How is the categorical_crossentropy implemented in keras?

As an answer to "Do you happen to know what the epsilon and tf.clip_by_value is doing?",
it is ensuring that output != 0, because tf.log(0) returns a division by zero error.
(I don't have points to comment but thought I'd contribute)


I see that you used the tensorflow tag, so I guess this is the backend you are using?

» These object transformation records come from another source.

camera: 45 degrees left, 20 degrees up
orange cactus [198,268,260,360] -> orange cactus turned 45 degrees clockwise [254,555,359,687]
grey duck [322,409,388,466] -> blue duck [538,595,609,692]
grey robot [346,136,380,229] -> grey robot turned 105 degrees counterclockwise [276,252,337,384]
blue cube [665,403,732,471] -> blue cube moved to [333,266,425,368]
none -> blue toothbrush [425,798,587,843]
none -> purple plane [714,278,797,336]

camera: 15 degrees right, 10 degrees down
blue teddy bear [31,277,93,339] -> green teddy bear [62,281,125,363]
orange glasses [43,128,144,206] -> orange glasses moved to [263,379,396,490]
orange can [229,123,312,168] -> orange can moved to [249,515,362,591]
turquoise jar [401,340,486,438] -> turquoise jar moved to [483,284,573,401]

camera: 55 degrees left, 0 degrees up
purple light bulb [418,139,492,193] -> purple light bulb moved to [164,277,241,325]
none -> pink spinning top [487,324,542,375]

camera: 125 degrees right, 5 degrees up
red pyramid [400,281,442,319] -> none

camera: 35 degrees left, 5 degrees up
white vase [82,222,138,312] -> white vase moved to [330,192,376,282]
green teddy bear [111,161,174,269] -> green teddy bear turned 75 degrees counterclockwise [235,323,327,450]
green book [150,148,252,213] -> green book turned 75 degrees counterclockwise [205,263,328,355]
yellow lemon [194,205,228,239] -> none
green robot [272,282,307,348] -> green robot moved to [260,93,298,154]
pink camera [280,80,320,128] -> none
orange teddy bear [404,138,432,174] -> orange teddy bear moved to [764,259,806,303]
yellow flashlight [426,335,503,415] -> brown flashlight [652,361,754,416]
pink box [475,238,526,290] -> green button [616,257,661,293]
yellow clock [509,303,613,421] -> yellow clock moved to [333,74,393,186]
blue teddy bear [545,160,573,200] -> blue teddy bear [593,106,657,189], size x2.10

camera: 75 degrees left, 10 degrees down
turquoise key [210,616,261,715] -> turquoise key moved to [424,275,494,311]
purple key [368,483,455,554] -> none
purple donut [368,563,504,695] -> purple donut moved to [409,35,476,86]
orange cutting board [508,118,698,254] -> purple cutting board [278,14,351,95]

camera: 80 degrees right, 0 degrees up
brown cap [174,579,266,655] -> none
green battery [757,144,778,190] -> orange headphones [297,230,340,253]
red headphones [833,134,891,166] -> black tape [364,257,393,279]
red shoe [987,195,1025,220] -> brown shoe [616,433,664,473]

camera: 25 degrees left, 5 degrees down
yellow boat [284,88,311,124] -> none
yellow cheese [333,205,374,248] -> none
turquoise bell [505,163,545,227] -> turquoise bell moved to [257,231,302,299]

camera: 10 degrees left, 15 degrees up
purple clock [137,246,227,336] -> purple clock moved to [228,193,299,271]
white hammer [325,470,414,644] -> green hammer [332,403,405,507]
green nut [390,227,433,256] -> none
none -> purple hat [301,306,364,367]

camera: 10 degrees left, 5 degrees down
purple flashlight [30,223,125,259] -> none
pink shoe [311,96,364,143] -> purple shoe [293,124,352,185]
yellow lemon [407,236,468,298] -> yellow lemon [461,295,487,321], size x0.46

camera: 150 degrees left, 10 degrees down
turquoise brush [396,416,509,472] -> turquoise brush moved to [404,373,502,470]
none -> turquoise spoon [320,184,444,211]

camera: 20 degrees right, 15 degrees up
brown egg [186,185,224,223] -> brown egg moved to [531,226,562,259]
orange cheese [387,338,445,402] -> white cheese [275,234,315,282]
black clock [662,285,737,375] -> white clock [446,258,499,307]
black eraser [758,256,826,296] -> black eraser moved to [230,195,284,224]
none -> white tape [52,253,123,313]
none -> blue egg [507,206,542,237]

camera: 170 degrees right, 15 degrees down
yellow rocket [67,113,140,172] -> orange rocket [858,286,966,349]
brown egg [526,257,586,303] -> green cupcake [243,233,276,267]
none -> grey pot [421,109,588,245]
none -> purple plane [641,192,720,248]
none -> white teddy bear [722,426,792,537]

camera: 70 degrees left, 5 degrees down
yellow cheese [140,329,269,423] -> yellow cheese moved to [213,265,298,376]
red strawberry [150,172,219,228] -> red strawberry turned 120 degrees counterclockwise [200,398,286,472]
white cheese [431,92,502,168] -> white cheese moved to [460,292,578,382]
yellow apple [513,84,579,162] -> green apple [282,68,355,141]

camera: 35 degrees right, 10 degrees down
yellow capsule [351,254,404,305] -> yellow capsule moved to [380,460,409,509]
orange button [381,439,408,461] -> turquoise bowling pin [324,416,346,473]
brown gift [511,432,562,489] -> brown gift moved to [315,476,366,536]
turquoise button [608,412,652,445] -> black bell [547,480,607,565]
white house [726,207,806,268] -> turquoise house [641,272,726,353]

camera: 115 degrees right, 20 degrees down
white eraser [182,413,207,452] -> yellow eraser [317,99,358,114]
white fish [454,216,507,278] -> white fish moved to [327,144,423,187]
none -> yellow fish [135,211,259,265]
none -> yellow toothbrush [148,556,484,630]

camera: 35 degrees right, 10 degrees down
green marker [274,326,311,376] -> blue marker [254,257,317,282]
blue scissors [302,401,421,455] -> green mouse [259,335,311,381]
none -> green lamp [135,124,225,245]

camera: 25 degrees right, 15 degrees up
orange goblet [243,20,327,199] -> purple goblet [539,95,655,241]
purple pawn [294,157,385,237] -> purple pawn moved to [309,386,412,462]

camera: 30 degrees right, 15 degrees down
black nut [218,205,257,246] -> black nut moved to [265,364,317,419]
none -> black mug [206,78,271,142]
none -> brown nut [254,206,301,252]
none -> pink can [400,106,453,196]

def categorical_crossentropy(output, target, from_logits=False):
"""Categorical crossentropy between an output tensor and a target tensor.
# Arguments
    output: A tensor resulting from a softmax
        (unless `from_logits` is True, in which
        case `output` is expected to be the logits).
    target: A tensor of the same shape as `output`.
    from_logits: Boolean, whether `output` is the
        result of a softmax, or is a tensor of logits.
# Returns
    Output tensor.

This code comes from the keras source code. Looking directly at the code should answer all your questions :) If you need more info just ask !

EDIT :

Here is the code that interests you :

 # Note: tf.nn.softmax_cross_entropy_with_logits
# expects logits, Keras expects probabilities.
if not from_logits:
    # scale preds so that the class probas of each sample sum to 1
    output /= tf.reduce_sum(output,
                            reduction_indices=len(output.get_shape()) - 1,
                            keep_dims=True)
    # manual computation of crossentropy
    epsilon = _to_tensor(_EPSILON, output.dtype.base_dtype)
    output = tf.clip_by_value(output, epsilon, 1. - epsilon)
    return - tf.reduce_sum(target * tf.log(output),
                          reduction_indices=len(output.get_shape()) - 1)

If you look at the return, they sum it... :)